== Record set ==
::::
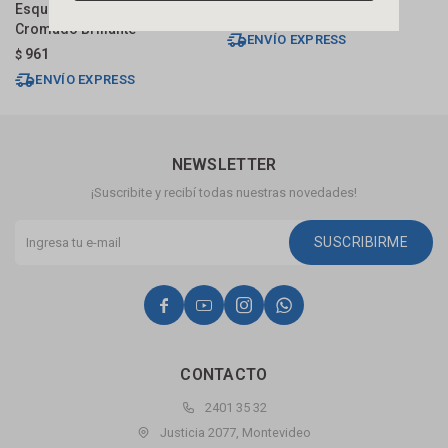
Esquinero En L Bronce
C
970
$
Cromado Brillante
$
ENVÍO EXPRESS
961
$
ENVÍO EXPRESS
NEWSLETTER
¡Suscribite y recibí todas nuestras novedades!
SUSCRIBIRME




CONTACTO
2401 35 32
Justicia 2077, Montevideo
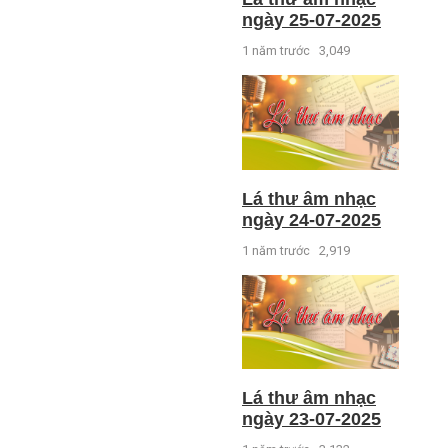
ngày 25-07-2025
1 năm trước
3,049
Lá thư âm nhạc
ngày 24-07-2025
1 năm trước
2,919
Lá thư âm nhạc
ngày 23-07-2025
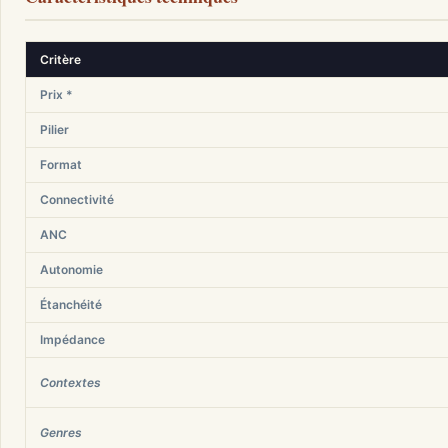
Critère
Prix *
Pilier
Format
Connectivité
ANC
Autonomie
Étanchéité
Impédance
Contextes
Genres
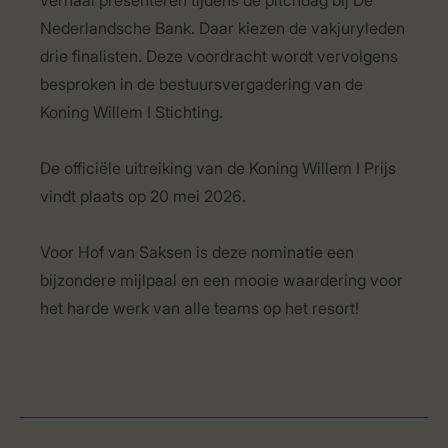
verhaal presenteren tijdens de pitchdag bij De
Nederlandsche Bank. Daar kiezen de vakjuryleden
drie finalisten. Deze voordracht wordt vervolgens
besproken in de bestuursvergadering van de
Koning Willem I Stichting.
De officiële uitreiking van de Koning Willem I Prijs
vindt plaats op 20 mei 2026.
Voor Hof van Saksen is deze nominatie een
bijzondere mijlpaal en een mooie waardering voor
het harde werk van alle teams op het resort!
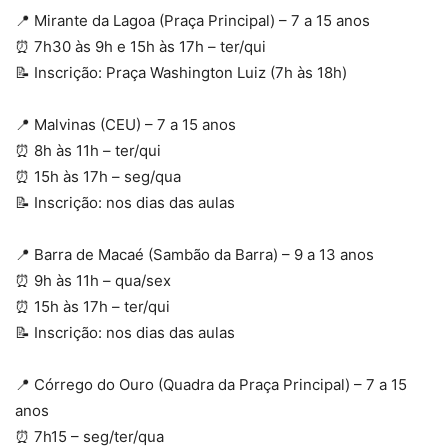
📍 Mirante da Lagoa (Praça Principal) – 7 a 15 anos
⏰ 7h30 às 9h e 15h às 17h – ter/qui
📝 Inscrição: Praça Washington Luiz (7h às 18h)
📍 Malvinas (CEU) – 7 a 15 anos
⏰ 8h às 11h – ter/qui
⏰ 15h às 17h – seg/qua
📝 Inscrição: nos dias das aulas
📍 Barra de Macaé (Sambão da Barra) – 9 a 13 anos
⏰ 9h às 11h – qua/sex
⏰ 15h às 17h – ter/qui
📝 Inscrição: nos dias das aulas
📍 Córrego do Ouro (Quadra da Praça Principal) – 7 a 15
anos
⏰ 7h15 – seg/ter/qua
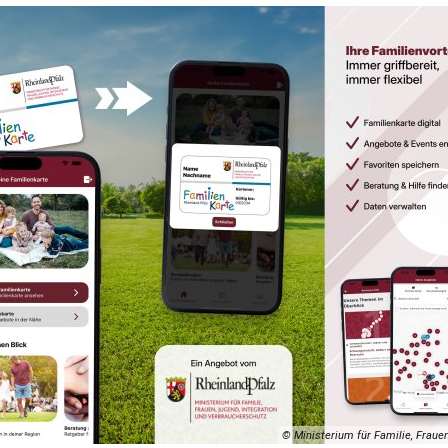
© Ministerium für Familie, Fraue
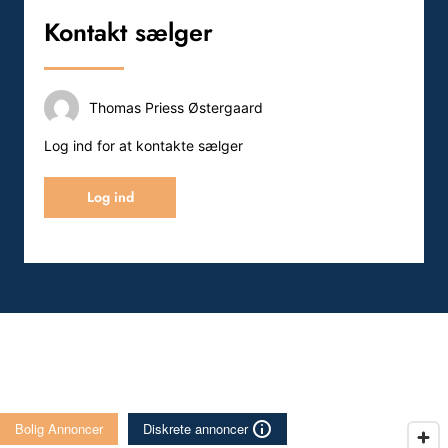
Kontakt sælger
Thomas Priess Østergaard
Log ind for at kontakte sælger
Log ind
Bolig Annoncer
Diskrete annoncer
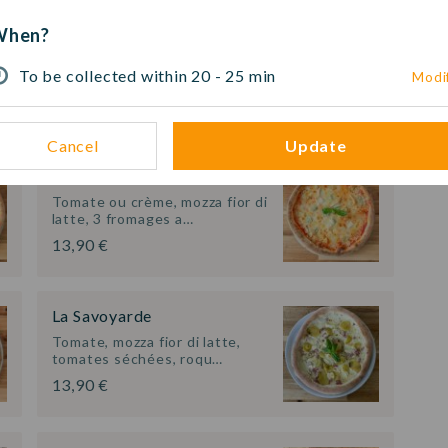
When?
La Bolognese
Tomate, mozza fior di latte,
To be collected within 20 - 25 min
Modi
viande hachée, oignon…
13,90 €
Cancel
Update
La 4 Fromages
Tomate ou crème, mozza fior di
latte, 3 fromages a…
13,90 €
La Savoyarde
Tomate, mozza fior di latte,
tomates séchées, roqu…
13,90 €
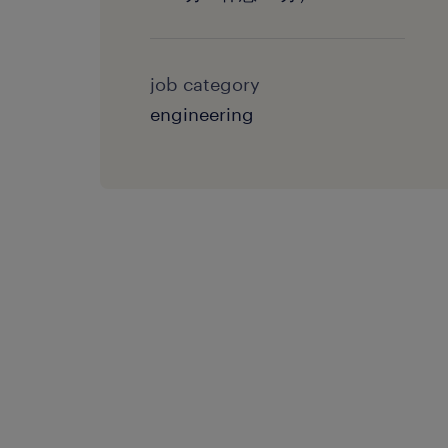
job category
engineering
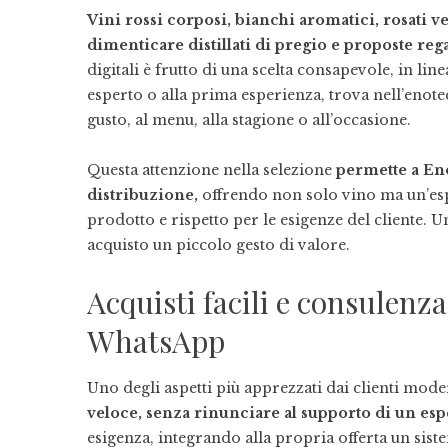
Vini rossi corposi, bianchi aromatici, rosati v
dimenticare distillati di pregio e proposte rega
digitali è frutto di una scelta consapevole, in linea
esperto o alla prima esperienza, trova nell’enote
gusto, al menu, alla stagione o all’occasione.
Questa attenzione nella selezione
permette a Enot
distribuzione,
offrendo non solo vino ma un’espe
prodotto e rispetto per le esigenze del cliente. Un
acquisto un piccolo gesto di valore.
Acquisti facili e consulenz
WhatsApp
Uno degli aspetti più apprezzati dai clienti moder
veloce, senza rinunciare al supporto di un esp
esigenza, integrando alla propria offerta un sist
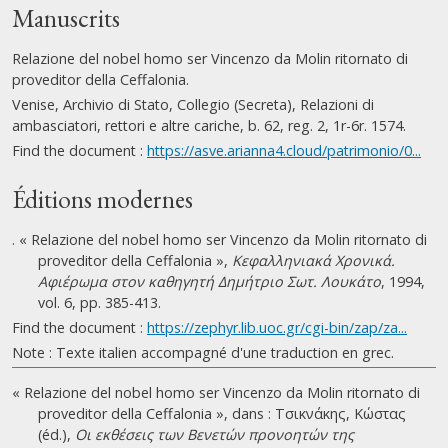
Manuscrits
Relazione del nobel homo ser Vincenzo da Molin ritornato di
proveditor della Ceffalonia.
Venise, Archivio di Stato, Collegio (Secreta), Relazioni di
ambasciatori, rettori e altre cariche, b. 62, reg. 2, 1r-6r. 1574.
Find the document :
https://asve.arianna4.cloud/patrimonio/0...
Éditions modernes
. « Relazione del nobel homo ser Vincenzo da Molin ritornato di
proveditor della Ceffalonia »,
Κεφαλληνιακά Χρονικά.
Αφιέρωμα στον καθηγητή Δημήτριο Σωτ. Λουκάτο
, 1994,
vol. 6, pp. 385-413.
Find the document :
https://zephyr.lib.uoc.gr/cgi-bin/zap/za...
Note : Texte italien accompagné d'une traduction en grec.
« Relazione del nobel homo ser Vincenzo da Molin ritornato di
proveditor della Ceffalonia », dans : Τσικνάκης, Κώστας
(éd.),
Οι εκθέσεις των Βενετών προνοητών της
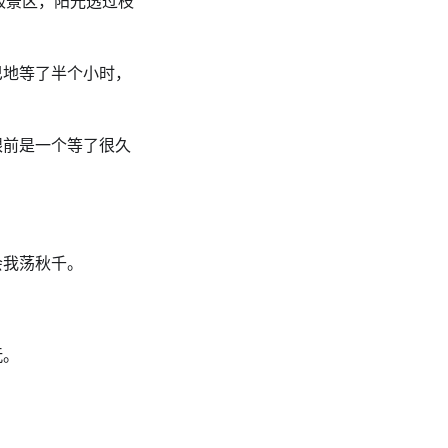
级景区，阳光透过枝
巴地等了半个小时，
眼前是一个等了很久
会我荡秋千。
玩。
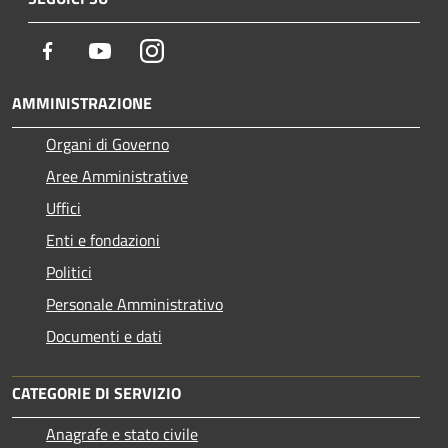
Facebook
Youtube
Instagram
AMMINISTRAZIONE
Organi di Governo
Aree Amministrative
Uffici
Enti e fondazioni
Politici
Personale Amministrativo
Documenti e dati
CATEGORIE DI SERVIZIO
Anagrafe e stato civile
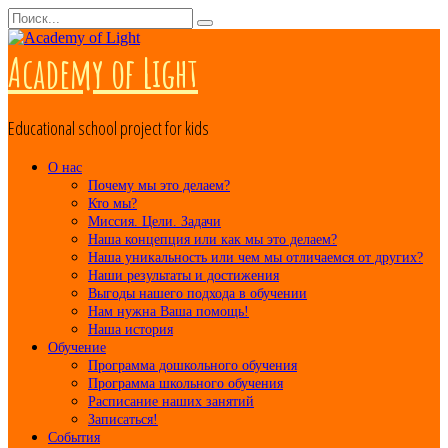
Перейти
Search
к
for:
контенту
Academy of Light
Educational school project for kids
О нас
Почему мы это делаем?
Кто мы?
Миссия. Цели. Задачи
Наша концепция или как мы это делаем?
Наша уникальность или чем мы отличаемся от других?
Наши результаты и достижения
Выгоды нашего подхода в обучении
Нам нужна Ваша помощь!
Наша история
Обучение
Программа дошкольного обучения
Программа школьного обучения
Расписание наших занятий
Записаться!
События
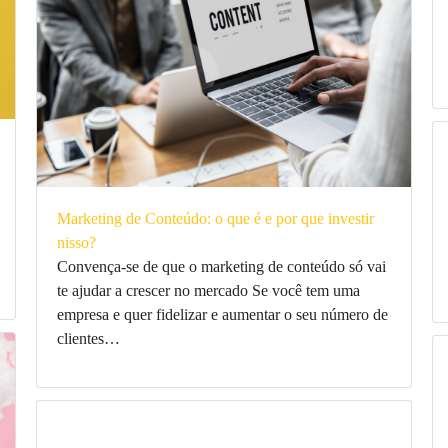
Marketing de Conteúdo: o que é e por que investir
nisso?
Convença-se de que o marketing de conteúdo só vai
te ajudar a crescer no mercado Se você tem uma
empresa e quer fidelizar e aumentar o seu número de
clientes…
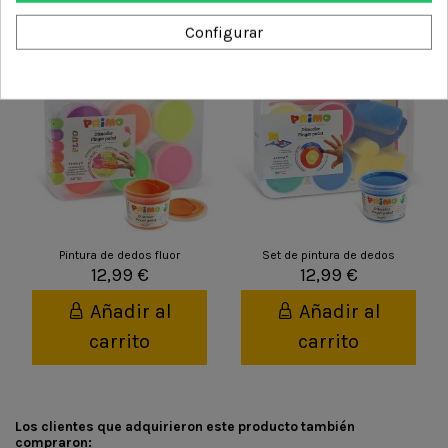
También podría interesarle
Configurar
Pintura de dedos fluor
Set de pintura de dedos
12,99 €
12,99 €
Añadir al
Añadir al
carrito
carrito
Los clientes que adquirieron este producto también
compraron:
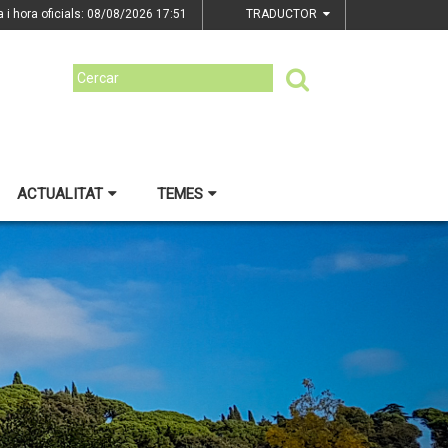
a i hora oficials: 08/08/2026
17:51
TRADUCTOR
ACTUALITAT
TEMES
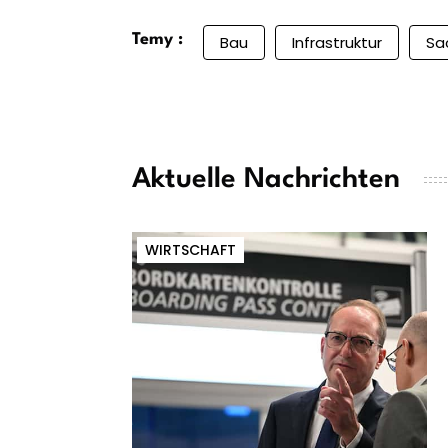
Temy :
Bau
Infrastruktur
Sa
Aktuelle Nachrichten
WIRTSCHAFT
::::
== Task to carry out ==
What lines above contain the word "Программа"? Return each such line.

== Response ==
Программа дошкольного обучения
Программа школьного обучения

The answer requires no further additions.